いくつかの比較を経て、宇宙に靴飛ばすのに必要な蹴り足の速度をイメージできたと思います。
しかし、具体的なイメージは、悲劇の可能性も明らかにしてしまいました。

飛行速度がマッハ3付近に近づくと、高速な機体の移動のために、空気が急速に圧縮される断熱圧縮により高温になった空気に機体が加熱され、高温となる。

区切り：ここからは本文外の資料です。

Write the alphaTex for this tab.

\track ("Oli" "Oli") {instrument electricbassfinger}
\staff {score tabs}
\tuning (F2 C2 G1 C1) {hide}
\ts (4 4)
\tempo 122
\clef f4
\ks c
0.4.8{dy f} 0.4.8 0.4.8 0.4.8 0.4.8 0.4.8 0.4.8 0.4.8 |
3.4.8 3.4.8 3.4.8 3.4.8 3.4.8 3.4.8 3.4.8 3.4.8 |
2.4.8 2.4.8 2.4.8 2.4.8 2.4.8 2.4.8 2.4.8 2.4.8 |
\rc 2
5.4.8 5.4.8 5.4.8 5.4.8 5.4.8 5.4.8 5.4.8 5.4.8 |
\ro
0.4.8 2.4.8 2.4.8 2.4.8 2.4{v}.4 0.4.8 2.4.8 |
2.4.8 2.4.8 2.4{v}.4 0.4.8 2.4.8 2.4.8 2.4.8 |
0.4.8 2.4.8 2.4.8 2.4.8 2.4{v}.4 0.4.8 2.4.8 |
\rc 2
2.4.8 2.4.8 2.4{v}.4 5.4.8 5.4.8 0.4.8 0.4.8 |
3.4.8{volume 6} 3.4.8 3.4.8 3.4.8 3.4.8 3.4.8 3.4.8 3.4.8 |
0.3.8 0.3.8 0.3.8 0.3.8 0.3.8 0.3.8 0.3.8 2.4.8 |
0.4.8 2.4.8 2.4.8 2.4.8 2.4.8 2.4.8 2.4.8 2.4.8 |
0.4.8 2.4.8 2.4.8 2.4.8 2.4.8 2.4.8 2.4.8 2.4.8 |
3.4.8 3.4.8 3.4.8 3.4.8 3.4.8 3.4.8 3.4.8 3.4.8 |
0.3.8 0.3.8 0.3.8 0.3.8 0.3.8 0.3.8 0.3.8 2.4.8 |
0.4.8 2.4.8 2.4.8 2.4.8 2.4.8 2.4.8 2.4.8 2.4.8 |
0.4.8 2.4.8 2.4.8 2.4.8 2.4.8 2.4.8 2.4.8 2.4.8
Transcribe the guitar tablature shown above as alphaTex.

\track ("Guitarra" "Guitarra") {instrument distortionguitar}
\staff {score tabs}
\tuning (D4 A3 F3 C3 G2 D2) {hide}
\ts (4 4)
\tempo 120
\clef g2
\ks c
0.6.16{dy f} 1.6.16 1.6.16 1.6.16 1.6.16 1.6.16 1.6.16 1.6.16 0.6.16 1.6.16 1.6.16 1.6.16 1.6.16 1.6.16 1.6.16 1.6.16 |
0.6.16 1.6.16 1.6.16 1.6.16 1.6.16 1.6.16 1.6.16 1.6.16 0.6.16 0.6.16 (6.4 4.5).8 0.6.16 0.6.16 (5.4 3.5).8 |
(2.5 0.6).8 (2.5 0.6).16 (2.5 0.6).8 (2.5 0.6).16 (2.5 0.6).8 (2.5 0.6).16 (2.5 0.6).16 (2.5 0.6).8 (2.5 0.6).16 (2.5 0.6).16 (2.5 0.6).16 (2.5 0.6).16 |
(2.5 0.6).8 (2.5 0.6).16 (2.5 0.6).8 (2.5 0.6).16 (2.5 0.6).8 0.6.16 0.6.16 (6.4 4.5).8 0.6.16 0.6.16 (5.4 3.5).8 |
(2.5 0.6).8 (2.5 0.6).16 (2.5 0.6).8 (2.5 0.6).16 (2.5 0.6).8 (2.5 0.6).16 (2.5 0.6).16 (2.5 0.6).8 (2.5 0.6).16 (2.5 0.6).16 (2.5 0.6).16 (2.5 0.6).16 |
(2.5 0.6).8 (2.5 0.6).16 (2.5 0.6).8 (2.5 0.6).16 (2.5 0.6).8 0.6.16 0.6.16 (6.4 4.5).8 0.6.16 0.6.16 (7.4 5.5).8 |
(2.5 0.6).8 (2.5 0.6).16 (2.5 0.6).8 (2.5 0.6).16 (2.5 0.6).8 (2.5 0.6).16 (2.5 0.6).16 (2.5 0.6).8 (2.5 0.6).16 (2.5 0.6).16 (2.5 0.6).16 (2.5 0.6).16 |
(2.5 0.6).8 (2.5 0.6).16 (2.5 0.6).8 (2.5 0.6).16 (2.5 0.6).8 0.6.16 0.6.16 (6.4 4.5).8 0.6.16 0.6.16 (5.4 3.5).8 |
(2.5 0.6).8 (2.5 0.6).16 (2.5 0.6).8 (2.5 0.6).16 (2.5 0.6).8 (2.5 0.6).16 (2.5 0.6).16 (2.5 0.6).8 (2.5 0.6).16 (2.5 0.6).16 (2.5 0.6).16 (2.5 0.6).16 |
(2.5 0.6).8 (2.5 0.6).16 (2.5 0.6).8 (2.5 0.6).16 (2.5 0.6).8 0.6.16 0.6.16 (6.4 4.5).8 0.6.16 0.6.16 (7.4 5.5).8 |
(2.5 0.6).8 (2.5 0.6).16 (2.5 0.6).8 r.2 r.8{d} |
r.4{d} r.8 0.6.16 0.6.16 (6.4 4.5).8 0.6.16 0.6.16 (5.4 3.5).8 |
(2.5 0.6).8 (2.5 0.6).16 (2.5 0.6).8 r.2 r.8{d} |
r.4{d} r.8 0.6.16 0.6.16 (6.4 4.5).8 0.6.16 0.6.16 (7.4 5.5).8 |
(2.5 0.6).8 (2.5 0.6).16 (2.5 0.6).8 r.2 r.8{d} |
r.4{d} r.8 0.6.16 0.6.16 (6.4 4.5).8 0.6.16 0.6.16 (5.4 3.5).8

(中略)この温度では、航空機の主要な素材であるアルミニウム合金の使用温度限界155℃を超えてしまう。
Wikipediaより抜粋)

マッハ4に達するaiko氏の靴飛ばしは、金属が耐えられない高温となります。
この温度で、aiko氏の足、ニューバランスと仮定した靴が無事でいられるとは思えません。

ボーイフレンドの2番サビには「あなたがあたしの耳を熱くさせたら」という歌詞が出てきますが、違うのです。

熱くさせているのはaiko氏本人なのです。


■補足1:テトラポッドとテトラポット
株式会社不動テトラの商品は「テトラポッド」と最後が濁音です。
一方、ボーイフレンド歌詞は「テトラポット」と濁りません。
厳密には言葉は異なりますが、本稿では同じものとして扱っています。
なお、「テトラポッド」は株式会社不動テトラの商標で、一般名詞としては消波ブロックといいます。

■補足2:ソニックブームの発生
aiko氏の靴飛ばしは以下の現象を引き起こす可能性もあります。

飛行機が音速を超えて飛行するときに発生する衝撃波が,地上に到達して爆発音として聞こえる現象。ときには窓ガラスを割るような破壊力を発揮することもある。